### Text extract
"""
CANBERRA, Australia – The seabed search for the missing Malaysian airliner has been left to a single ship, with a Chinese vessel heading home to Shanghai, officials said on Wednesday.

A Dutch survey ship Fugro Equator will finish the search of the southern Indian Ocean for Malaysia Airlines Flight 370 alone after resupplying at the southwest Australian port of Fremantle, the Australian Transport Safety Bureau, which co-ordinates the search, said in a statement.

The Chinese ship Dong Hai Jiu 101 had finished searching the 120,000-square-kilometre (46,000-square-mile) expanse last weekend and was headed back to Fremantle to drop off equipment before returning to its home port of Shanghai, the statement said.

The Chinese ship in February joined three search vessels operated by the Dutch underwater survey company Fugro in the hunt for the Boeing 777 that authorities say crashed with 239 people aboard far off the southwest coast of Australia on March 8, 2014.

Fugro Equator is expected to finish the search by February, the statement said. The ship is using a highly manoeuvrable drone known as an autonomous underwater vehicle to get sonar images of difficult terrain.

A group of victims’ relatives travelled to the island nation of Madagascar off the southeast coast of Africa and this week offered locals possible financial rewards to search for debris from the plane.

A Malaysian official investigating the disappearance visited Madagascar’s capital, Antananarivo, to pick up debris that has already been found and will be analyzed to see if it came from the aircraft.

Confirmation that the plane crashed came last year when a wing part washed ashore on Reunion Island in the western Indian Ocean, east of Madagascar. Authorities have offered no explanation of why the plane flew off course during a flight from Kuala Lumpur, Malaysia, to Beijing.
"""
### Dataset extract
"""
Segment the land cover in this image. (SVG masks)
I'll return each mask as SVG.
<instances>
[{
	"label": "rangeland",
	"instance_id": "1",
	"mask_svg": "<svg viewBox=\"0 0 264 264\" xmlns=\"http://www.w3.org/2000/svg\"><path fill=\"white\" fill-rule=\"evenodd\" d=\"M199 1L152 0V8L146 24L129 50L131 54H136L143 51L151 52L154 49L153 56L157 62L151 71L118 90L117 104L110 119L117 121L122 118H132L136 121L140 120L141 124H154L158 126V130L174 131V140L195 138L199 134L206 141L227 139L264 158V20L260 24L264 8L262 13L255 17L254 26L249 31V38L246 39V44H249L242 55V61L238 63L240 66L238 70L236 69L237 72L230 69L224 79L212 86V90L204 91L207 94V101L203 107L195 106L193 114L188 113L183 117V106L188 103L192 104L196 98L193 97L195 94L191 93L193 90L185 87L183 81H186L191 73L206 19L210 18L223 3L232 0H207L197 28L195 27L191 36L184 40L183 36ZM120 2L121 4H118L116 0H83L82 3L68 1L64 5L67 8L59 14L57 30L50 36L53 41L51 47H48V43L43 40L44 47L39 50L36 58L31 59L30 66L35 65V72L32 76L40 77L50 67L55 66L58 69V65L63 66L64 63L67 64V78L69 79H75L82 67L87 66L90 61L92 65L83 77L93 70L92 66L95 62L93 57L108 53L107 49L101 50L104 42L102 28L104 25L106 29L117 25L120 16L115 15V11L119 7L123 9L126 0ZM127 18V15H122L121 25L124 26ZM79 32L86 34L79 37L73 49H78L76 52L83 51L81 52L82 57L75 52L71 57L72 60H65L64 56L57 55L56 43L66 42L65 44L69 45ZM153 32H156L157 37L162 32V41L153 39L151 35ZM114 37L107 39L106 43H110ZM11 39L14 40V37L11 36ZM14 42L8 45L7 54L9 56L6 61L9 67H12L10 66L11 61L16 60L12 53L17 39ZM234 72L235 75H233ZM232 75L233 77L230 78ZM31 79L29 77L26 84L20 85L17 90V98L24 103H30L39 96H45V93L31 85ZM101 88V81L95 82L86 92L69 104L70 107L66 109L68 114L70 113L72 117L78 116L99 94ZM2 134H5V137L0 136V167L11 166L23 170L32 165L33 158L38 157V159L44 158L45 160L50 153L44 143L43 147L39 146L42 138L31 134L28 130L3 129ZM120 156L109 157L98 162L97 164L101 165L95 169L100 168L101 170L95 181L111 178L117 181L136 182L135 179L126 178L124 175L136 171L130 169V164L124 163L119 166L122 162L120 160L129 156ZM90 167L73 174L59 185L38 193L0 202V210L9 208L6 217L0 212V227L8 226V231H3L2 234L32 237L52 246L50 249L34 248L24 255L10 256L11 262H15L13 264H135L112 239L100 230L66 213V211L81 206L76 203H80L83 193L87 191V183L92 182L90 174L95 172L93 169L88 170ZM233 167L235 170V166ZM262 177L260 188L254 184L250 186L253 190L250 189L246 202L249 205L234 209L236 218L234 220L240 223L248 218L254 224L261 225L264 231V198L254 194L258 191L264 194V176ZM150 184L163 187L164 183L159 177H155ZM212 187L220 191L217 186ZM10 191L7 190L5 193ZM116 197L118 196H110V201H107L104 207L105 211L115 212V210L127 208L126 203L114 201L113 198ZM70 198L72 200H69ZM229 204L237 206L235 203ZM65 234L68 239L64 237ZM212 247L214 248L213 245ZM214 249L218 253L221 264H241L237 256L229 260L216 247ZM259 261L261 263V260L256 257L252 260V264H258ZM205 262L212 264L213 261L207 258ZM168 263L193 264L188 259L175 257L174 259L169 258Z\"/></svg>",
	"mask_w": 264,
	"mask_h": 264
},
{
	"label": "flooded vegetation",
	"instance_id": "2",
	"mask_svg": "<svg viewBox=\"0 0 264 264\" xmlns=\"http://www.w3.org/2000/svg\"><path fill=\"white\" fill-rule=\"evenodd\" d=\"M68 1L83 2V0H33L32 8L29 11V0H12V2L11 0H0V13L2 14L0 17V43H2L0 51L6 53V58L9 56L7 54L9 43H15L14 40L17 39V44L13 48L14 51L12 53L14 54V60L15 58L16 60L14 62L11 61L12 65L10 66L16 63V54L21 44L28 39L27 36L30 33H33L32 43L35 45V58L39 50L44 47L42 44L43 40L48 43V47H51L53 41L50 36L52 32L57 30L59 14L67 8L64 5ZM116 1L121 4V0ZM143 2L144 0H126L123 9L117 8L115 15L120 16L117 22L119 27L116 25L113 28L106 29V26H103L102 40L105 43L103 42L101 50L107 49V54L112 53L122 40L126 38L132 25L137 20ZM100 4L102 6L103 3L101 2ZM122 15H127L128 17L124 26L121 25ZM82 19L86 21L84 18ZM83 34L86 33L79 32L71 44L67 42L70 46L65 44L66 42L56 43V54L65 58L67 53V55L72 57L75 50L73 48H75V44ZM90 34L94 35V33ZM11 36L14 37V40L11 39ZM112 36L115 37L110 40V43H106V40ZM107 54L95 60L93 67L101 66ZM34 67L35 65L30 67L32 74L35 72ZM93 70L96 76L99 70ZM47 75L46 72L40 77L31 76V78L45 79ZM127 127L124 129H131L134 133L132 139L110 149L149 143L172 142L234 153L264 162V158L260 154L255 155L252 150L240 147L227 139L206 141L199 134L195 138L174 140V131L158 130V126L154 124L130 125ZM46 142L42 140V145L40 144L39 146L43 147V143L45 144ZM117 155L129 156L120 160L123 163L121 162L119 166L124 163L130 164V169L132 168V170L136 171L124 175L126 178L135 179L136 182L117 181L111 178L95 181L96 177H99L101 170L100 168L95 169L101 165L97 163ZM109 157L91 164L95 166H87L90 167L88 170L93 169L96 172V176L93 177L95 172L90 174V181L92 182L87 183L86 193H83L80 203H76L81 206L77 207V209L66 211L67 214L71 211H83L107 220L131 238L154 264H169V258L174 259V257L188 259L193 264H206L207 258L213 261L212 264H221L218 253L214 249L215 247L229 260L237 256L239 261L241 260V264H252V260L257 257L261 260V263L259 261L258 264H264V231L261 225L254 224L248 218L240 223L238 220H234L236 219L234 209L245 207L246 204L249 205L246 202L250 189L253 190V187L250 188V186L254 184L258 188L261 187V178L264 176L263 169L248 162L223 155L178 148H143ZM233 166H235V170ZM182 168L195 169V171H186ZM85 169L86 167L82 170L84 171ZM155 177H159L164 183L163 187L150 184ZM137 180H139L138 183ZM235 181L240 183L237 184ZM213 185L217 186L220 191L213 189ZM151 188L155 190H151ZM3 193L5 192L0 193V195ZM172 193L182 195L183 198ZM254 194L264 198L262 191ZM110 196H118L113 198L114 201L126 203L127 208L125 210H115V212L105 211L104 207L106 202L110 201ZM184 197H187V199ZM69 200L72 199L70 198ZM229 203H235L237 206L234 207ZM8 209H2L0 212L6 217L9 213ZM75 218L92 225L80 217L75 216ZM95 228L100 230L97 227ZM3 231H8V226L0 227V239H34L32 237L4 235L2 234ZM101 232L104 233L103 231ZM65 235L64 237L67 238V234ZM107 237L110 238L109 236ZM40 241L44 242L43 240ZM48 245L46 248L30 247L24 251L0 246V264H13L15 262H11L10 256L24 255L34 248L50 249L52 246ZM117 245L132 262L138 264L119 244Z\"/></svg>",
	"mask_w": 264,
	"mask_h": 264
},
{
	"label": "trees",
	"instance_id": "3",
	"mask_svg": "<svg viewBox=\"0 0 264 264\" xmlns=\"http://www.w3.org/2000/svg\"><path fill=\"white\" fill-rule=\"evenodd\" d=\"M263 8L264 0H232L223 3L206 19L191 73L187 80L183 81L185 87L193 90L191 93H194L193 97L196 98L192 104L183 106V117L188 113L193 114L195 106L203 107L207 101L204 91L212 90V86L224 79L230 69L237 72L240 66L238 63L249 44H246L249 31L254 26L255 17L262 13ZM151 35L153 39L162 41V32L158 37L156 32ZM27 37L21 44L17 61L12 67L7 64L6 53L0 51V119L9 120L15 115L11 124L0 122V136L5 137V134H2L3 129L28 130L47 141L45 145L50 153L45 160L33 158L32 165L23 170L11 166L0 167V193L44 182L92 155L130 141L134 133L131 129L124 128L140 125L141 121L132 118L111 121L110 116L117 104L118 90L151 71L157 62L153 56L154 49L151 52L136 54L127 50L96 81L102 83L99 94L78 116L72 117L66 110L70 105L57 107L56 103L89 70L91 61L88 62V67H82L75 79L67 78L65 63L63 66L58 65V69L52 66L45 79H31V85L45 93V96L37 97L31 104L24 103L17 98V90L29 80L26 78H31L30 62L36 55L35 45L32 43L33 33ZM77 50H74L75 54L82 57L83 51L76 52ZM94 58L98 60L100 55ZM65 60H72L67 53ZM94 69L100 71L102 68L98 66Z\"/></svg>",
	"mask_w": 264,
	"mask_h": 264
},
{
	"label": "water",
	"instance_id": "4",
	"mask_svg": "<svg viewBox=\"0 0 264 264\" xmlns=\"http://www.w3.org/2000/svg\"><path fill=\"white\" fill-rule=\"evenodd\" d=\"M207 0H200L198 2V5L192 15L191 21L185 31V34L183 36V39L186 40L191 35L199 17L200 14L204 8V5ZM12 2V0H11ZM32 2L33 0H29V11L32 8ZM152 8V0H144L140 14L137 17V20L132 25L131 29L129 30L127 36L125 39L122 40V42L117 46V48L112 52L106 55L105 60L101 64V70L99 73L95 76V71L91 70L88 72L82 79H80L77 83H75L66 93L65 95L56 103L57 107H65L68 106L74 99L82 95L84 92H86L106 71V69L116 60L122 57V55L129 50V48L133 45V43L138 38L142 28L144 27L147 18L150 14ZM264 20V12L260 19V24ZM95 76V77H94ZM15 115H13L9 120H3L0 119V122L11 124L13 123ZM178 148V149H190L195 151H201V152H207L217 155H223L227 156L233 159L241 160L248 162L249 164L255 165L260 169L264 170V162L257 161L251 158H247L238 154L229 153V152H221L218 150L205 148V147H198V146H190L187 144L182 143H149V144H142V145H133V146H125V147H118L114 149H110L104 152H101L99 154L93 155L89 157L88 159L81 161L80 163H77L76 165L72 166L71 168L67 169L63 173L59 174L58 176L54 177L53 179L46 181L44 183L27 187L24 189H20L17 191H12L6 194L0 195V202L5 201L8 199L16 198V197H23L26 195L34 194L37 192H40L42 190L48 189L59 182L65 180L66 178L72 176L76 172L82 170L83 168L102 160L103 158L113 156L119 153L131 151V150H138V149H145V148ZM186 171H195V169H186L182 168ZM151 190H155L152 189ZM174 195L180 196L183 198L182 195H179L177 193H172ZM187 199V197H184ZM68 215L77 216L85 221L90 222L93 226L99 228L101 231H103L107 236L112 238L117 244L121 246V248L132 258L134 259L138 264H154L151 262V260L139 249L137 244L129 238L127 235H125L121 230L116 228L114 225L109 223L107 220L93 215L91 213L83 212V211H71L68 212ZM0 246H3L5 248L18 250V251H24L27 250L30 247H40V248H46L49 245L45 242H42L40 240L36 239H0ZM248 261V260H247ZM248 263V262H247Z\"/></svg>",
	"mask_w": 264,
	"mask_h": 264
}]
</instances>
"""
### What this exercise asks
1. List every city named in the article on the search for Flight 370, including ports.
2. According to the article on the search for Flight 370, by when is Fugro Equator expected to finish the search?
3. Translate this sentence from the article on the search for Flight 370 into Spanish: "Fugro Equator is expected to finish the search by February, the statement said."

### Complete answers
1. Canberra, Shanghai, Fremantle, Antananarivo, Kuala Lumpur, Beijing

2. By February.

3. Se espera que el Fugro Equator termine la búsqueda para febrero, según indicó el comunicado.